When placing a home on the market, the seller must remember early and often that there are going to be three "buyers" who must be satisfied with the final price of the property. The buyer, appraiser and mortgage company underwriter must all agree with the price of the home before it can go to closing (particularly if there is no large down payment involved.) Here's how it happens.
The Buyer
When you go to the grocery store and look at prices of produce, you normally don't walk up to the check out and offer less than what's on the sticker. The eggs are $1 per dozen all day long and most everyone will pay that amount or go without eggs.

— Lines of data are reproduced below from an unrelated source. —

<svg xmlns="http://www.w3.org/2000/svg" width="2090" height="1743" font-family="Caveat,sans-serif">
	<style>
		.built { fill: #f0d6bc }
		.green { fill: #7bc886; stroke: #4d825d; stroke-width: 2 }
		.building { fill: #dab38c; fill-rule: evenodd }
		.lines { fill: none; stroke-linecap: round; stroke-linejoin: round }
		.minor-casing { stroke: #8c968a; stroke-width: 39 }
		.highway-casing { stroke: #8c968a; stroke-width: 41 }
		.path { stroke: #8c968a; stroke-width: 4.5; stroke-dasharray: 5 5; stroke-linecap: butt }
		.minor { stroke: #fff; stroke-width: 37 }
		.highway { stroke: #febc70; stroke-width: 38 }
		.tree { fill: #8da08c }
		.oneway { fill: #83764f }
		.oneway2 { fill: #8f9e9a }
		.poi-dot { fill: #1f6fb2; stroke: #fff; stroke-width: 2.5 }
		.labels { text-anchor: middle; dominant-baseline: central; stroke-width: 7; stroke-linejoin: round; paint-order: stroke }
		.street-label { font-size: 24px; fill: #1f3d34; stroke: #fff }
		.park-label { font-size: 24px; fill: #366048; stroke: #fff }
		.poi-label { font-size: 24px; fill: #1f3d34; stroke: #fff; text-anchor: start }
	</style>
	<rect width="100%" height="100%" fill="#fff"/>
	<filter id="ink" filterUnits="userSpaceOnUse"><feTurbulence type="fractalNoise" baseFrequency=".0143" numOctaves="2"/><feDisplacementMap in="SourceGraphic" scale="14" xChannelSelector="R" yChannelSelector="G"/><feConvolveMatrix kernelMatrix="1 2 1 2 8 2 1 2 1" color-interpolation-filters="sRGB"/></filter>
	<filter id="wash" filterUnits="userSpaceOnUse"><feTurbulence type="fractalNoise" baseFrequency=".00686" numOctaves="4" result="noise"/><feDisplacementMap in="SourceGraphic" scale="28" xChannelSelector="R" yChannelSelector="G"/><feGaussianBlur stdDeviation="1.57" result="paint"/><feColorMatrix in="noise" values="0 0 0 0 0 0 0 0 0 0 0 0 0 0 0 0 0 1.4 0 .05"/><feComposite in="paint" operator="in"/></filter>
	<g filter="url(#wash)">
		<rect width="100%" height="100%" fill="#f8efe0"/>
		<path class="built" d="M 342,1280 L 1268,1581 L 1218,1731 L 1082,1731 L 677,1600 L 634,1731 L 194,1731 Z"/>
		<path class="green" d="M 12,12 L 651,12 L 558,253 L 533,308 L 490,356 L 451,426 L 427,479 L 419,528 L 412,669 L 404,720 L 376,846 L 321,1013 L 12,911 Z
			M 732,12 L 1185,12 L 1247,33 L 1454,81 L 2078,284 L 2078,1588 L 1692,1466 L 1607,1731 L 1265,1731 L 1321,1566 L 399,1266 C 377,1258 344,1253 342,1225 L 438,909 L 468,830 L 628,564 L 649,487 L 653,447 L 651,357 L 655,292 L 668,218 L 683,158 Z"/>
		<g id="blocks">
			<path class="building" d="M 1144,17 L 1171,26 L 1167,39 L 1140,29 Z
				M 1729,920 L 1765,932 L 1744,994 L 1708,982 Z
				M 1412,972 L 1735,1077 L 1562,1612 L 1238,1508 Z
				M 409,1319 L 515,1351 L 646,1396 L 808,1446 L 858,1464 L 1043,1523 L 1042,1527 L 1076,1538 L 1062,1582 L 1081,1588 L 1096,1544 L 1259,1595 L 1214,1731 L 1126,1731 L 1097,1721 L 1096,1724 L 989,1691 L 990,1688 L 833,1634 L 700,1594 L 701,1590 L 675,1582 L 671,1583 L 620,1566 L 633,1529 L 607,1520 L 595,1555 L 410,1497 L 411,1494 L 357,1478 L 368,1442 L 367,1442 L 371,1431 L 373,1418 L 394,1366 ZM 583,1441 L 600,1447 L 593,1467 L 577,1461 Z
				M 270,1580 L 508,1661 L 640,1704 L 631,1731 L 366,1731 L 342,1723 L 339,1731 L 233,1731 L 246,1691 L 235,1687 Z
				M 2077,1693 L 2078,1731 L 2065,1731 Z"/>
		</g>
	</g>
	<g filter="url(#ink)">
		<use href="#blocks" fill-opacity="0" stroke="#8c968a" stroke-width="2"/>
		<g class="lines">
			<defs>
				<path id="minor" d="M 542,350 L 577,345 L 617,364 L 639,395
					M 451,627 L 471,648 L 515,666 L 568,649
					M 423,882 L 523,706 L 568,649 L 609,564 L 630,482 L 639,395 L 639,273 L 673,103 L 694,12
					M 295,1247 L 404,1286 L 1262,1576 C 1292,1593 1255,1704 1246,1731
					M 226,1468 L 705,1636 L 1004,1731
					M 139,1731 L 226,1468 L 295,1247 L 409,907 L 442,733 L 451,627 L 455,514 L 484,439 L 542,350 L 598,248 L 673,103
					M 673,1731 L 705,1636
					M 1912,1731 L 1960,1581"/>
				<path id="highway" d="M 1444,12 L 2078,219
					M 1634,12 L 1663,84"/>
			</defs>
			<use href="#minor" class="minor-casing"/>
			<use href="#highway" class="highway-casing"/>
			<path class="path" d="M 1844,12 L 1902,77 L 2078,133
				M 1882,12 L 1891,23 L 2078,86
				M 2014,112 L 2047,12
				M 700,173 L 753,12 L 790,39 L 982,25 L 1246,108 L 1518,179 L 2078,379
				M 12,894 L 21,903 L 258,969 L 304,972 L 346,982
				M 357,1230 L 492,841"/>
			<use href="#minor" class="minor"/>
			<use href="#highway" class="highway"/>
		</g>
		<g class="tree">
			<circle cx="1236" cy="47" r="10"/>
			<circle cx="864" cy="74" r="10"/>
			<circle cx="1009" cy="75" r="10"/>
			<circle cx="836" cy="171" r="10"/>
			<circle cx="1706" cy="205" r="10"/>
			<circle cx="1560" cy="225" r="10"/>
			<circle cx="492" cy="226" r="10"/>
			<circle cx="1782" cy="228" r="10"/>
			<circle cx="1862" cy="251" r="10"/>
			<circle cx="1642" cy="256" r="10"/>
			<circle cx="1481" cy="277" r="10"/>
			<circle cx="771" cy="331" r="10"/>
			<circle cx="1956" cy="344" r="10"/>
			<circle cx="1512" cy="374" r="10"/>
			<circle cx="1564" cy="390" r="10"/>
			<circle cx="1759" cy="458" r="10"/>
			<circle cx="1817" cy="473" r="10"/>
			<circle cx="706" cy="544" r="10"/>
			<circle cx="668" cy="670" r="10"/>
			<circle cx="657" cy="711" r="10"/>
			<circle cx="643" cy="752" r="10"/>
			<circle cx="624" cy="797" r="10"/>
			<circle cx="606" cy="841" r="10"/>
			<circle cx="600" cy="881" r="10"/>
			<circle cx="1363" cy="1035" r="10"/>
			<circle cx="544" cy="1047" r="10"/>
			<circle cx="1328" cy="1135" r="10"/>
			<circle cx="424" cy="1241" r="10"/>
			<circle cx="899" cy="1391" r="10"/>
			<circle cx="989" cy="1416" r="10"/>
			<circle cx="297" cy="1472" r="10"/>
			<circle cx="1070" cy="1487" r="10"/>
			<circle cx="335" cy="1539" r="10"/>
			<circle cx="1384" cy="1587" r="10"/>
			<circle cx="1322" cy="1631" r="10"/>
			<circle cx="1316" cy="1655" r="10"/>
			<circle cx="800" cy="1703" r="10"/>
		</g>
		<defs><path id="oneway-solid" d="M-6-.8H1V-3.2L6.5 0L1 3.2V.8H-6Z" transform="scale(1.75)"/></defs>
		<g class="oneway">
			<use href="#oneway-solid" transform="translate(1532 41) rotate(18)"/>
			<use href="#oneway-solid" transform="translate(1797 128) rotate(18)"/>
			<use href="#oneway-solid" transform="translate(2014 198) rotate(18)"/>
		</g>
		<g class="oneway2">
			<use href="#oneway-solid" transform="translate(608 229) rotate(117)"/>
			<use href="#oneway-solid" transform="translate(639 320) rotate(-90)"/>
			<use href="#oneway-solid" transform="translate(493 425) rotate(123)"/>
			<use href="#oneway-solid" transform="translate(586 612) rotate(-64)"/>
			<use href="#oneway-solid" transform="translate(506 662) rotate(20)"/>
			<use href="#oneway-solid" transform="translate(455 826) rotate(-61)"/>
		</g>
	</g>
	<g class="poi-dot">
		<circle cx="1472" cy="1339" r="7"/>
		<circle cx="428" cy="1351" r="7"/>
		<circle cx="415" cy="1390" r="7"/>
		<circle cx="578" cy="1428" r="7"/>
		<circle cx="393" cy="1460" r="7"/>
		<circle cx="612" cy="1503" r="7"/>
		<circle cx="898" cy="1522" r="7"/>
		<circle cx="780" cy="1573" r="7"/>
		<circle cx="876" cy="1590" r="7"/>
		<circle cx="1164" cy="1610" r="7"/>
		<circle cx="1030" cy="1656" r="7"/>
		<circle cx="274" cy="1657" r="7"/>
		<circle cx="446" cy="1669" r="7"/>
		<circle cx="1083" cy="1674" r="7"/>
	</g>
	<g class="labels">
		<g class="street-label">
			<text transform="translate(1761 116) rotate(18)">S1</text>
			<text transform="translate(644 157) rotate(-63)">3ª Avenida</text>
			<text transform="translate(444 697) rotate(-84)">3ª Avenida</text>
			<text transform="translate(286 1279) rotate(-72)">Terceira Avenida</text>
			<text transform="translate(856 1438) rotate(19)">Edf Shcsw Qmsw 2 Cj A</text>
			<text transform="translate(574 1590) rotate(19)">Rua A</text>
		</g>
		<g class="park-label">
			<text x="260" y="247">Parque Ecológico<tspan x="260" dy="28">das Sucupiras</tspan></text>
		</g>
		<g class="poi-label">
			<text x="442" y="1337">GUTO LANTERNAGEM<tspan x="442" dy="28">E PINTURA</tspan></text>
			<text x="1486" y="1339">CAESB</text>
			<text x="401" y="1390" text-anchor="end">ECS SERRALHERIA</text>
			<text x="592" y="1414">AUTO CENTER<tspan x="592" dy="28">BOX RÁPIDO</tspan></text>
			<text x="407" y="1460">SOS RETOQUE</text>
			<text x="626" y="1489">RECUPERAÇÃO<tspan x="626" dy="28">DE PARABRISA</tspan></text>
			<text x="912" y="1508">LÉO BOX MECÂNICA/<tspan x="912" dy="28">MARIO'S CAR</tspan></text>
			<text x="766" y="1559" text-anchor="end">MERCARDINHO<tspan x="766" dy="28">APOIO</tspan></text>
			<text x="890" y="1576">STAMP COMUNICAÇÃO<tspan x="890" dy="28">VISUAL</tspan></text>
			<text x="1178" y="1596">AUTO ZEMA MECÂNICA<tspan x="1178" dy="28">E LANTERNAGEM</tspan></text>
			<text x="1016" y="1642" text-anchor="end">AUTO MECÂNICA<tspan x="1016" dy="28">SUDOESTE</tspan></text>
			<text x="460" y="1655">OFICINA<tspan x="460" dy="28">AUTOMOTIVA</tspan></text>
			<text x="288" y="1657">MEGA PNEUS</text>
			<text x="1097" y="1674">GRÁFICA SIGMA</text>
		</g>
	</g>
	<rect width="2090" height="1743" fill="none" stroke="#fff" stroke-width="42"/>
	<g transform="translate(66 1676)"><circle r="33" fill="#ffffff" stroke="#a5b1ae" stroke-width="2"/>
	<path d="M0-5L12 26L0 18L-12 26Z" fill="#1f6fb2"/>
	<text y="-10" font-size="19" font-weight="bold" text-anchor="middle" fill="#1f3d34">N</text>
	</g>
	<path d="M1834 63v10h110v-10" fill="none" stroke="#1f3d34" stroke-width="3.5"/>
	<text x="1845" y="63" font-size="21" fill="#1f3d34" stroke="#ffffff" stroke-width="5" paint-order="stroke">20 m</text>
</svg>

In real estate, the list price or asking price is not necessarily what you're going to pay. While real estate agents may have a handle on if a house is overpriced or under priced, they're not buying the house - so the real decision maker is the buyers. Thus, the buyers must be convinced that the value of the house is reflected in the price and/or terms.
The smart seller will make sure the price they are asking for is as close to the realistic price to draw offers. In particular, in a buyers market - don't waste time "waiting for the right buyer" to come along and pay your price. Price trending is price trending both ways -- up and down. Thus the smart seller will recognize the trend and move in front of it.
For sellers over the last few years in the Florida market - they have had the benefit of price trending upward. Negotiation for buyers kind of went up on its head -- "You want $350,000. What, are you crazy? I'll pay $375,000 and not a dollar less." Of course, they got beat out by the guy willing to pay $400,000 and include a vacation for the sellers.
When a market levels or begins trending downward, get in front of the trend. This is even more important than a market heading upward if you don't want your house sitting on the market. Every week you wait you literally lose money - sometimes thousands of dollars each week. Don't wait. When prices trend downward, sellers must forget what their neighbor's sales price two months ago -- it has no bearing the day you receive your contract.
Thus the buyer must believe the house is worth the asking price. Next, you have to convince the appraiser.
The Appraiser
Despite what others may say, this is the most important visitor you're going to have come to your house. Sometimes even the appraiser downplays his/her visit to the property. I've had some say, "Oh, don't worry about cleaning up. I'm going to just be a few minutes. Famous last words.
If you have to "wow" the buyer to write a contract, then you better "mesmerize" the appraiser. This is the person who is going to take a first stab and confirming that the seller and buyer have come up with a realistic price for the property.
With a contract price of $350,900 you want an appraisal of $350,900 or higher. If the appraisal is high, it has no bearing on the contract. If the price comes too far below, and the buyer doesn't have enough money down to cover the difference, then the buyer and seller will have to renegotiate who is going to take the financial hit to make the loan work. Is the seller coming down in price, the buyer up in price or are they going to split the difference or worse yet, the contract will get canceled and the process starts all over again for the seller.
The Underwriter
Finally, you have to satisfy the person in the back office, the underwriter of the mortgage company. Underwriters are determining risk factors for the lending company or group of investors. If they underestimate the risk of default on a loan and the buyer defaults on the mortgage in the future, their investors lose or they must sell the loan at a loss. Because of this, while they are not on the street watching housing prices increase, if their analysis demonstrates that the house may not be worth what the contract is asking, they can halt the loan process and the negotiations must begin all over again.